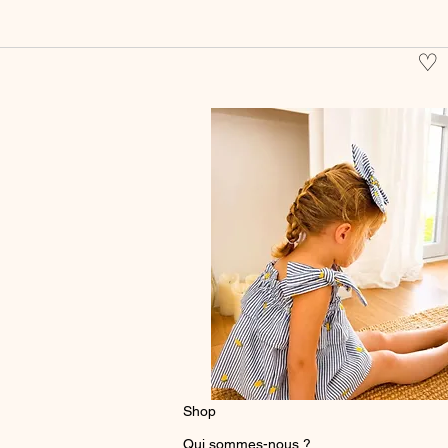
♡
Shop
Qui sommes-nous ?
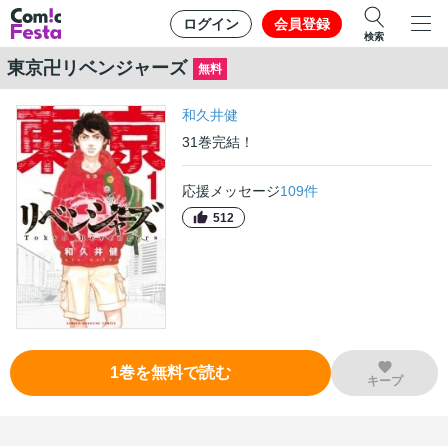
ログイン
会員登録
検索
東京卍リベンジャーズ
無料
和久井健
31
巻
完結！
応援メッセージ
109
件
512
1
巻
を無料で読む
キープ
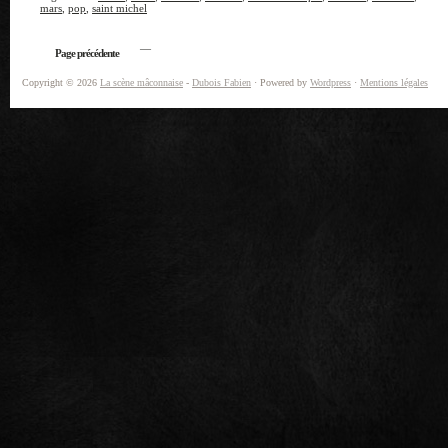
mars
,
pop
,
saint michel
—
Page précédente
Copyright © 2026
La scène mâconnaise
-
Dubois Fabien
· Powered by
Wordpress
·
Mentions légales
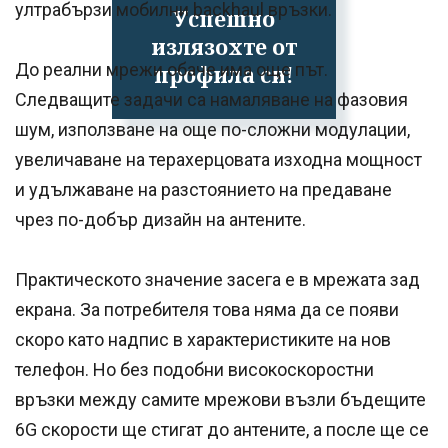
ултрабързи мобилни backhaul връзки.
Успешно
излязохте от
До реални мрежи обаче има още път.
профила си!
Следващите задачи са намаляване на фазовия
шум, използване на още по-сложни модулации,
увеличаване на терахерцовата изходна мощност
и удължаване на разстоянието на предаване
чрез по-добър дизайн на антените.
Практическото значение засега е в мрежата зад
екрана. За потребителя това няма да се появи
скоро като надпис в характеристиките на нов
телефон. Но без подобни високоскоростни
връзки между самите мрежови възли бъдещите
6G скорости ще стигат до антените, а после ще се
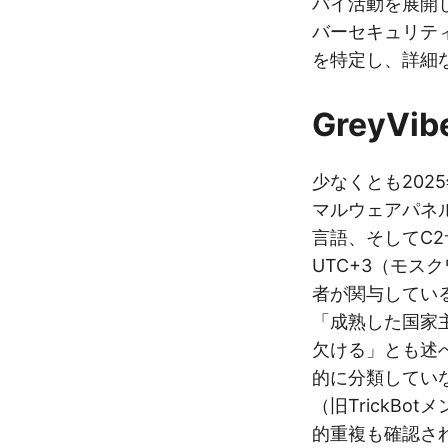
パイ活動を展開
バーセキュリティ企
を特定し、詳細
GreyV
少なくとも2025
マルウェアパネ
言語、そしてC
UTC+3（モス
者が関与していると
「成熟した国家
欠ける」とも述
的に分類してい
（旧TrickBo
的重複も確認さ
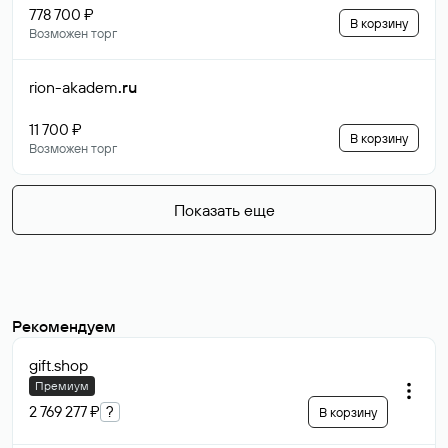
778 700 ₽
В корзину
Возможен торг
rion-akadem
.ru
11 700 ₽
В корзину
Возможен торг
Показать еще
Рекомендуем
gift
.shop
Премиум
2 769 277 ₽
?
В корзину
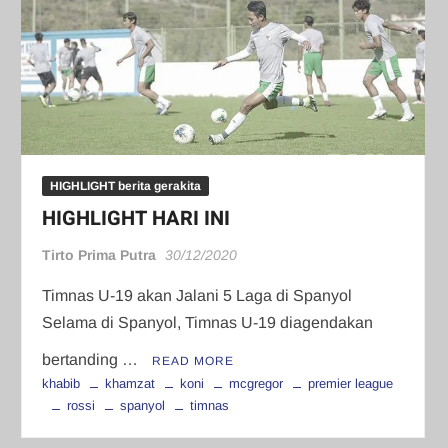
HIGHLIGHT berita gerakita
HIGHLIGHT HARI INI
Tirto Prima Putra
30/12/2020
Timnas U-19 akan Jalani 5 Laga di Spanyol
Selama di Spanyol, Timnas U-19 diagendakan
bertanding …
READ MORE
khabib
khamzat
koni
mcgregor
premier league
rossi
spanyol
timnas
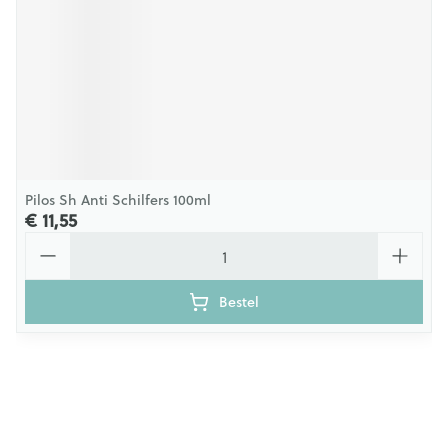
Pilos Sh Anti Schilfers 100ml
€ 11,55
Aantal
Bestel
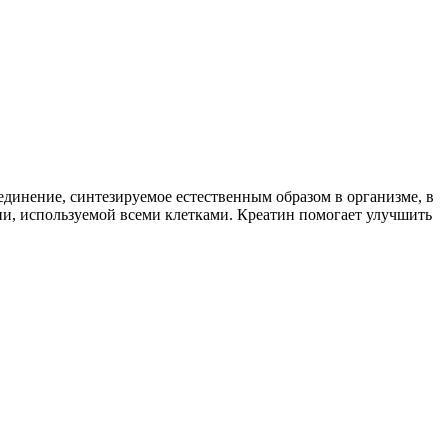
единение, синтезируемое естественным образом в организме, в
и, используемой всеми клетками. Креатин помогает улучшить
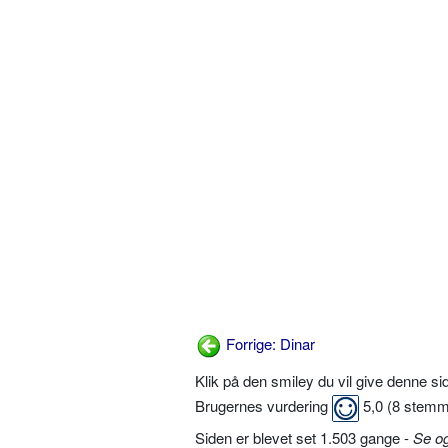
Forrige: Dinar
Klik på den smiley du vil give denne s
Brugernes vurdering
5,0
(
8
stemm
Siden er blevet set 1.503 gange -
Se o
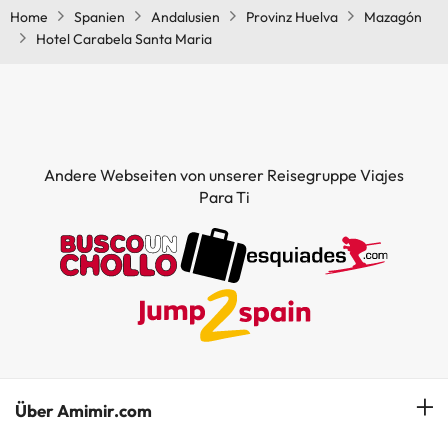
Home
Spanien
Andalusien
Provinz Huelva
Mazagón
Hotel Carabela Santa Maria
Andere Webseiten von unserer Reisegruppe Viajes
Para Ti
Über Amimir.com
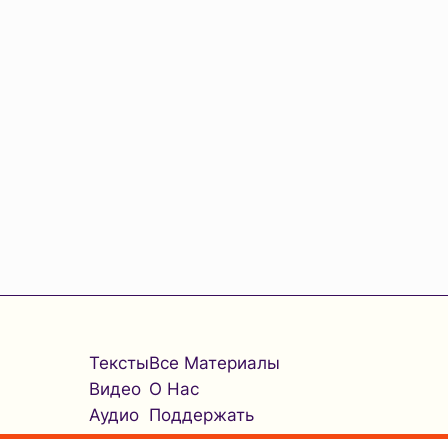
Тексты
Все Материалы
Видео
О Нас
Аудио
Поддержать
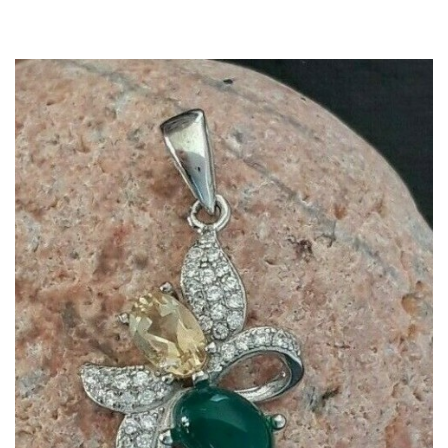
Dans mon panier
APERÇU RAPIDE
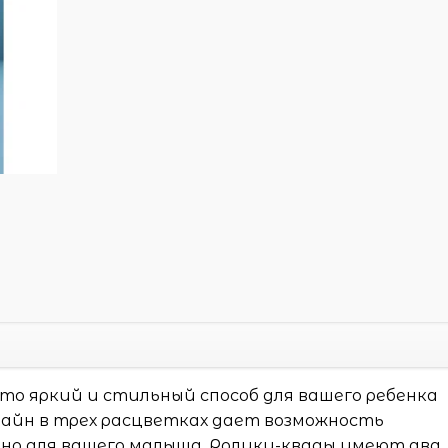
это яркий и стильный способ для вашего ребенка
айн в трех расцветках дает возможность
но для вашего малыша. Ролики-квады имеют два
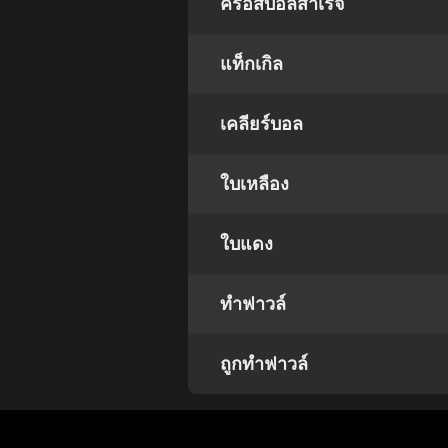
ครอสบอลสำเร็จ
แท็กเกิล
เคลียร์บอล
ใบเหลือง
ใบแดง
ทำฟาวล์
ถูกทำฟาวล์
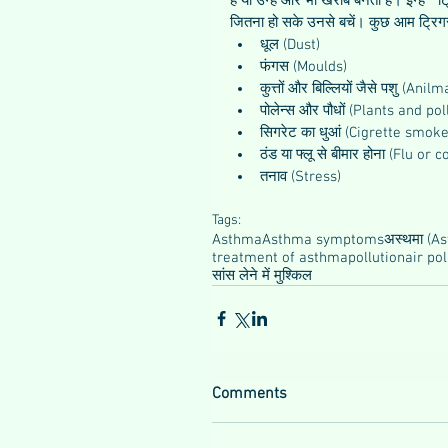
हैं या उन्हें और भी खराब बनती हैं। इन्हे  
जितना हो सके उनसे बचें। कुछ आम ट्रिगर्स 
धूल (Dust)  
फंगस (Moulds)  
कुत्तों और बिल्लियों जैसे पशु (Ani
पोलेन्स और पौधों (Plants and pol
सिगरेट का धुआं (Cigrette smoke
ठंड या फ्लू से बीमार होना (Flu or co
तनाव (Stress) 
Tags:
Asthma
Asthma symptoms
अस्थमा (A
treatment of asthma
pollution
air pol
सांस लेने में मुश्किल
Comments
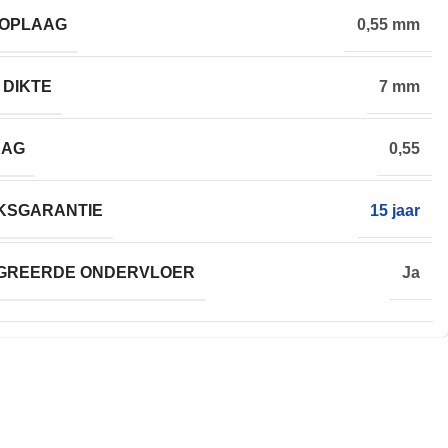
TOPLAAG
0,55 mm
 DIKTE
7 mm
AAG
0,55
KSGARANTIE
15 jaar
EGREERDE ONDERVLOER
Ja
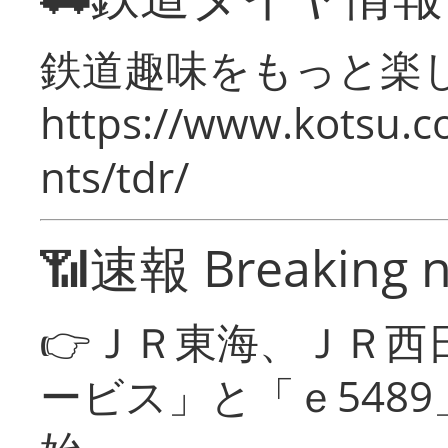
鉄道趣味をもっと楽
https://www.kotsu.co
nts/tdr/
📶速報 Breaking 
👉ＪＲ東海、ＪＲ西
ービス」と「ｅ548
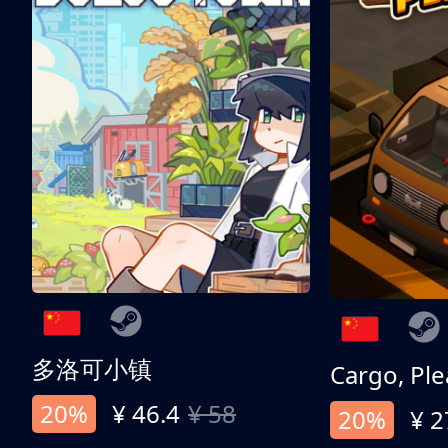
多洛可小镇
Cargo, Ple
20%
¥ 46.4
¥ 58
20%
¥ 2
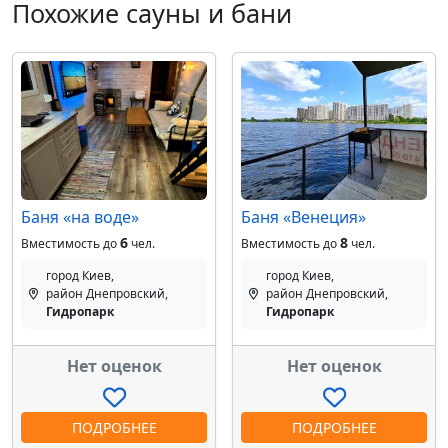
Похожие сауны и бани
Баня «на воде»
Баня «Венеция»
6
8
Вместимость до
чел.
Вместимость до
чел.
город Киев,
город Киев,
район Днепровский,
район Днепровский,
Гидропарк
Гидропарк
Нет оценок
Нет оценок
ПОДРОБНЕЕ
ПОДРОБНЕЕ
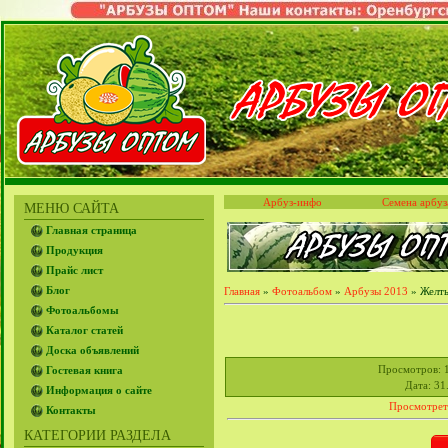
Арбуз-инфо
Семена арбуз
МЕНЮ САЙТА
Главная страница
Продукция
Прайс лист
Блог
Главная
»
Фотоальбом
»
Арбузы 2013
» Желты
Фотоальбомы
Каталог статей
Доска объявлений
Просмотров
: 
Гостевая книга
Дата
: 31
Информация о сайте
Просмотрет
Контакты
КАТЕГОРИИ РАЗДЕЛА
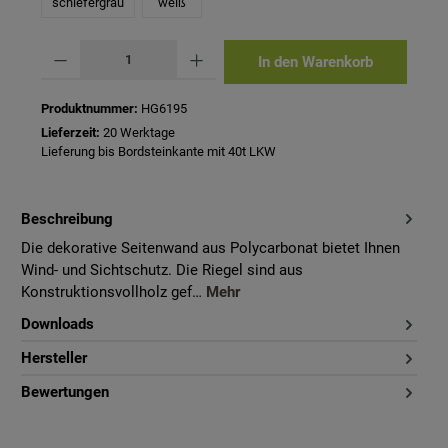
schiefergrau
weiß
Produkt Anzahl: Gib den gewünschten Wert ein oder benutze die Schaltflächen um 
In den Warenkorb
Produktnummer:
HG6195
Lieferzeit:
20 Werktage
Lieferung bis Bordsteinkante mit 40t LKW
Beschreibung
Die dekorative Seitenwand aus Polycarbonat bietet Ihnen
Wind- und Sichtschutz. Die Riegel sind aus
Konstruktionsvollholz gef…
Mehr
Downloads
Hersteller
Bewertungen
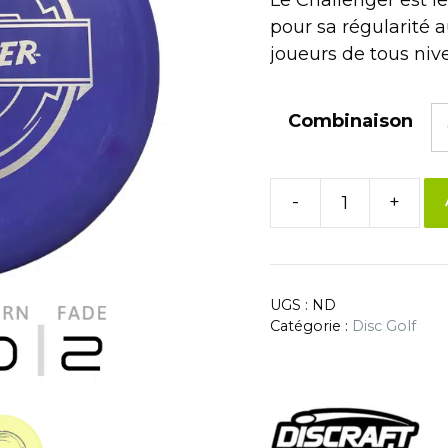
pour sa régularité 
joueurs de tous niv
Combinaison
-
+
UGS :
ND
Catégorie :
Disc Golf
##########
**Written task:**
Start at the line containing "Copyright © 2026" above and stop at the line containing "скоро като надпис в характеристиките на нов". Output those lines exactly, both included, but none of the pictures.

**Solution to the problem:**
Copyright © 2026
La scène mâconnaise
-
Dubois Fabien
· Powered by
Wordpress
·
Mentions légales
ултрабързи мобилни backhaul връзки.
Успешно
излязохте от
До реални мрежи обаче има още път.
профила си!
Следващите задачи са намаляване на фазовия
шум, използване на още по-сложни модулации,
увеличаване на терахерцовата изходна мощност
и удължаване на разстоянието на предаване
чрез по-добър дизайн на антените.
Практическото значение засега е в мрежата зад
екрана. За потребителя това няма да се появи
скоро като надпис в характеристиките на нов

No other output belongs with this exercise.